= INFORMATION SUPPLIED =
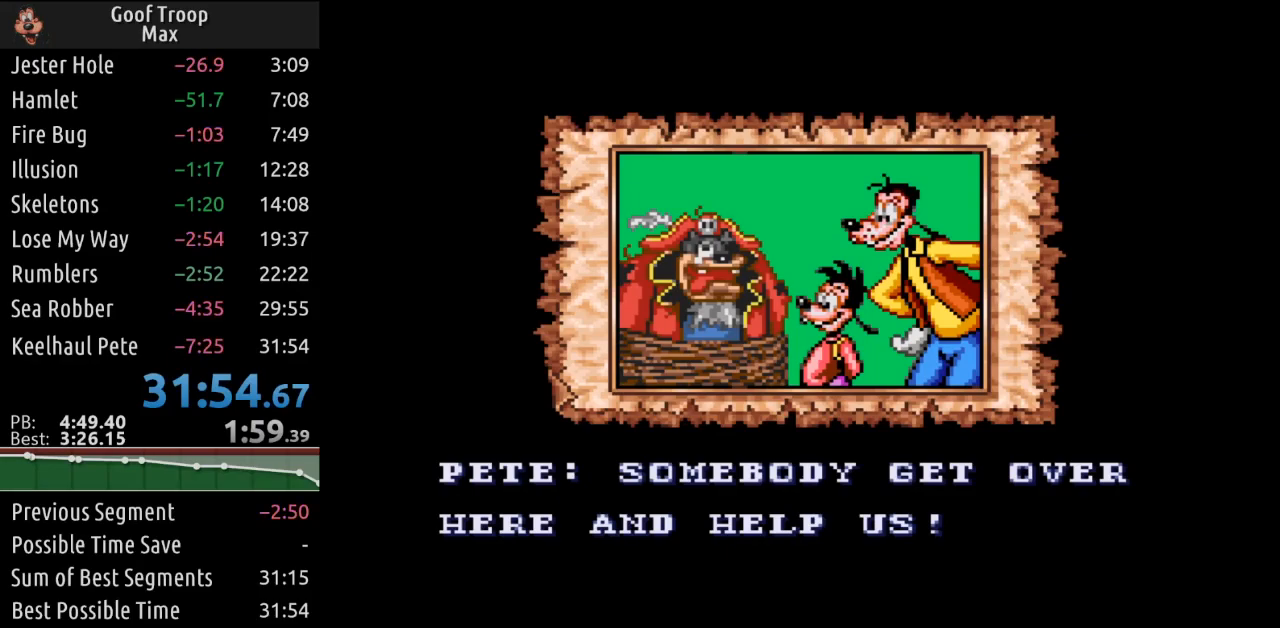
{"buttons": [], "left_stick": "center", "right_stick": "center", "events": [[184, "START", "down"], [267, "START", "up"], [384, "START", "down"], [484, "START", "up"]]}
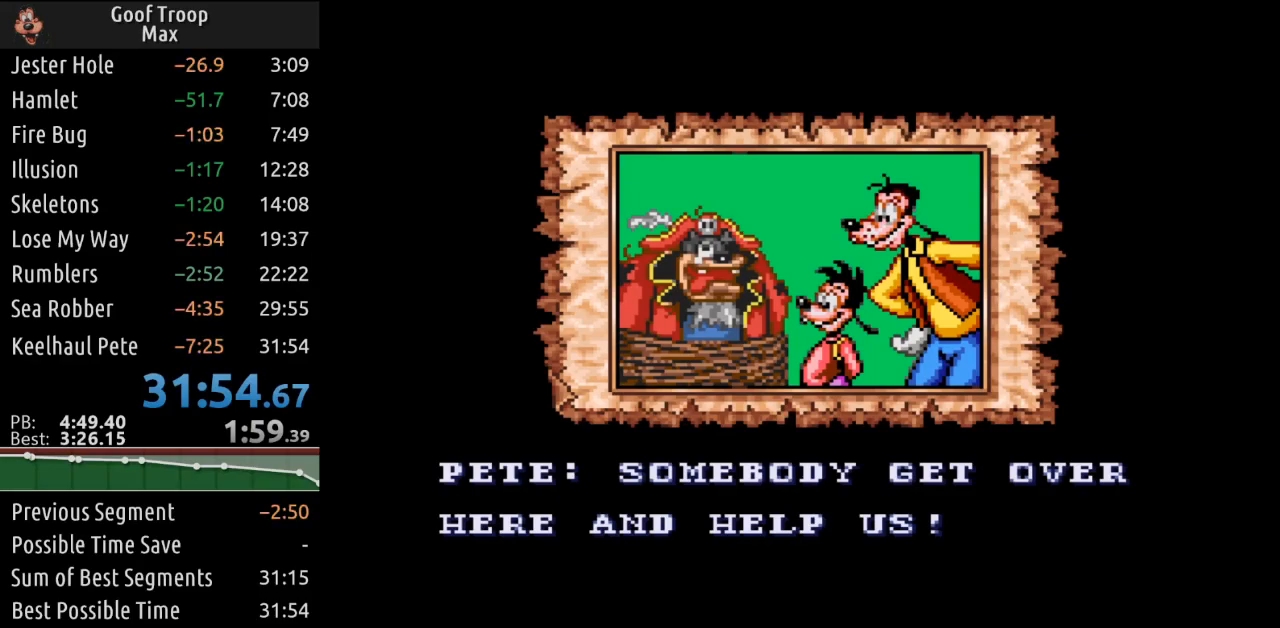
{"buttons": [], "left_stick": "center", "right_stick": "center", "events": [[133, "A", "down"], [250, "A", "up"]]}
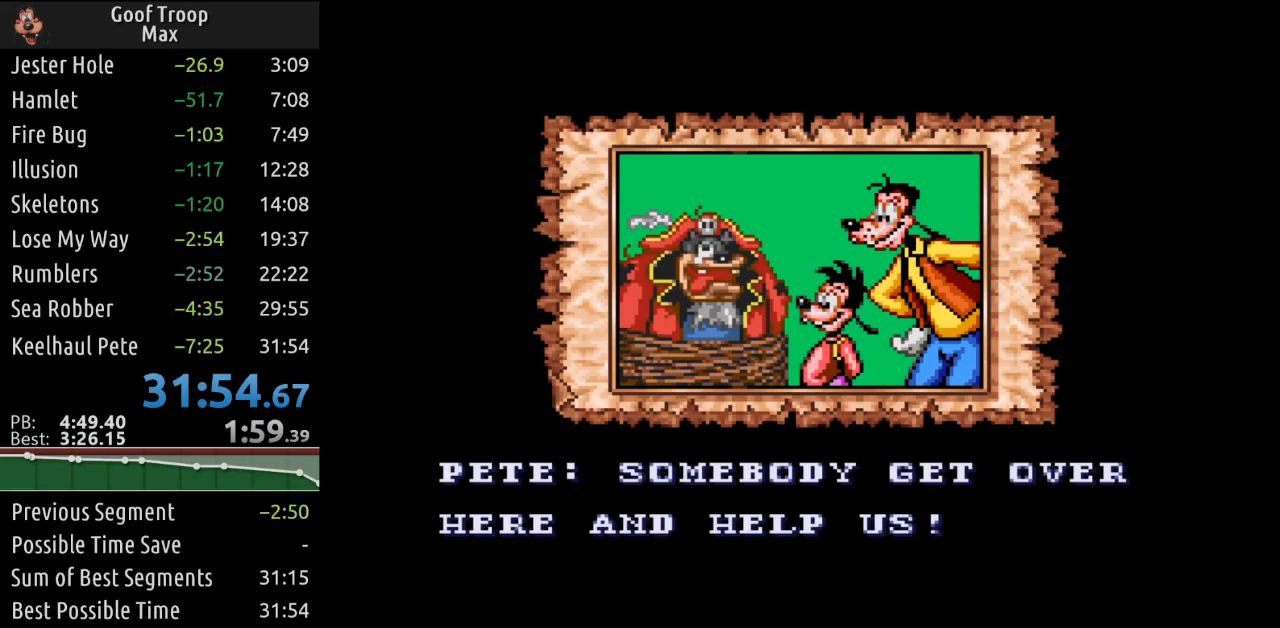
{"buttons": ["A"], "left_stick": "center", "right_stick": "center", "events": [[67, "A", "down"], [217, "A", "up"], [417, "A", "down"]]}
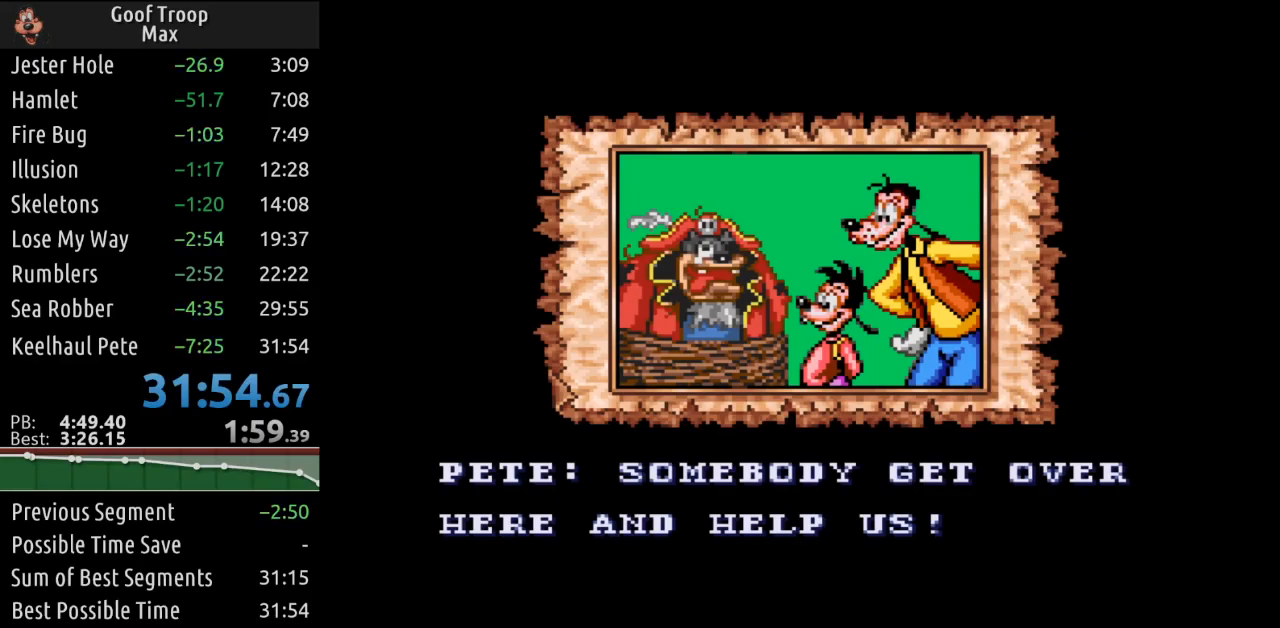
{"buttons": ["A"], "left_stick": "center", "right_stick": "center", "events": [[33, "A", "up"], [150, "A", "down"], [250, "A", "up"], [433, "A", "down"]]}
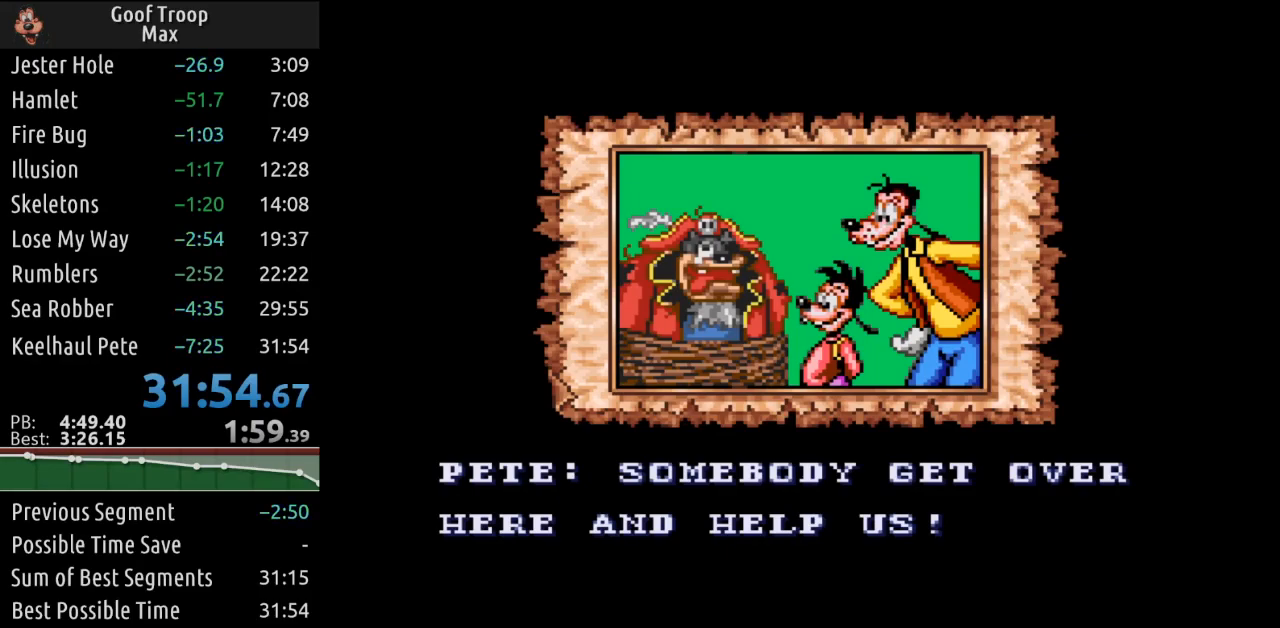
{"buttons": [], "left_stick": "center", "right_stick": "center", "events": [[67, "A", "up"], [350, "B", "down"], [484, "B", "up"]]}
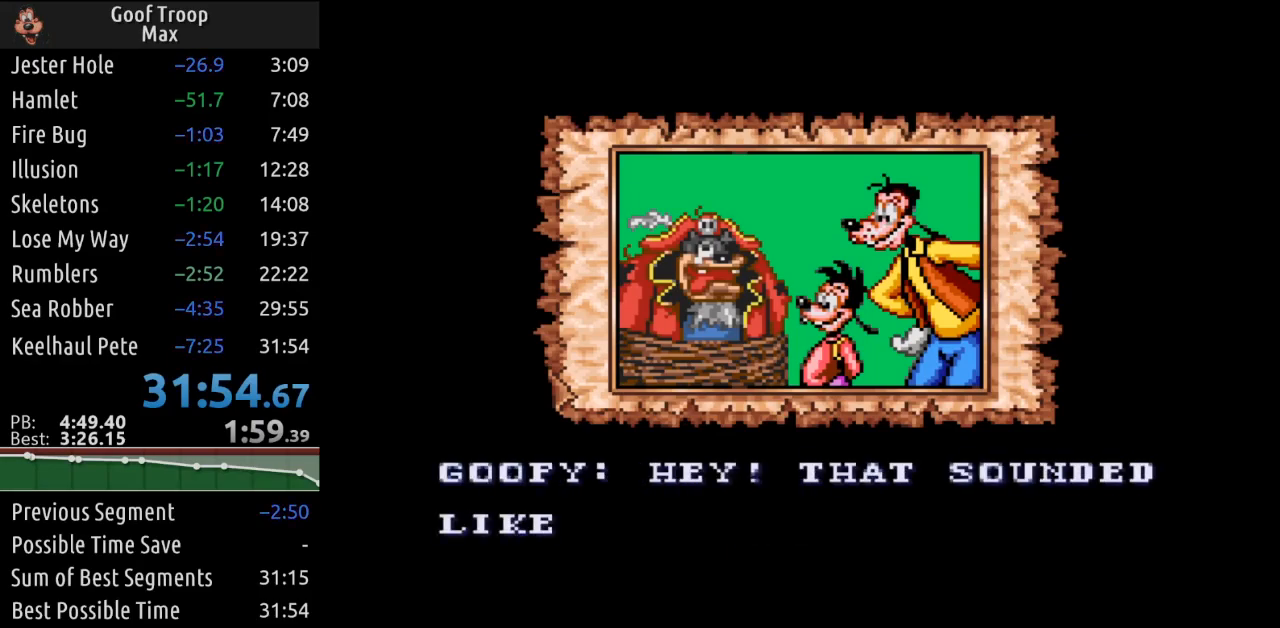
{"buttons": [], "left_stick": "center", "right_stick": "center", "events": [[283, "A", "down"], [400, "A", "up"]]}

= WHAT THE EXERCISE ASKS =
Copy everything in the listing above exactly except the pictures.

= SOLVED EXERCISE =
{"buttons": [], "left_stick": "center", "right_stick": "center", "events": [[184, "START", "down"], [267, "START", "up"], [384, "START", "down"], [484, "START", "up"]]}
{"buttons": [], "left_stick": "center", "right_stick": "center", "events": [[133, "A", "down"], [250, "A", "up"]]}
{"buttons": ["A"], "left_stick": "center", "right_stick": "center", "events": [[67, "A", "down"], [217, "A", "up"], [417, "A", "down"]]}
{"buttons": ["A"], "left_stick": "center", "right_stick": "center", "events": [[33, "A", "up"], [150, "A", "down"], [250, "A", "up"], [433, "A", "down"]]}
{"buttons": [], "left_stick": "center", "right_stick": "center", "events": [[67, "A", "up"], [350, "B", "down"], [484, "B", "up"]]}
{"buttons": [], "left_stick": "center", "right_stick": "center", "events": [[283, "A", "down"], [400, "A", "up"]]}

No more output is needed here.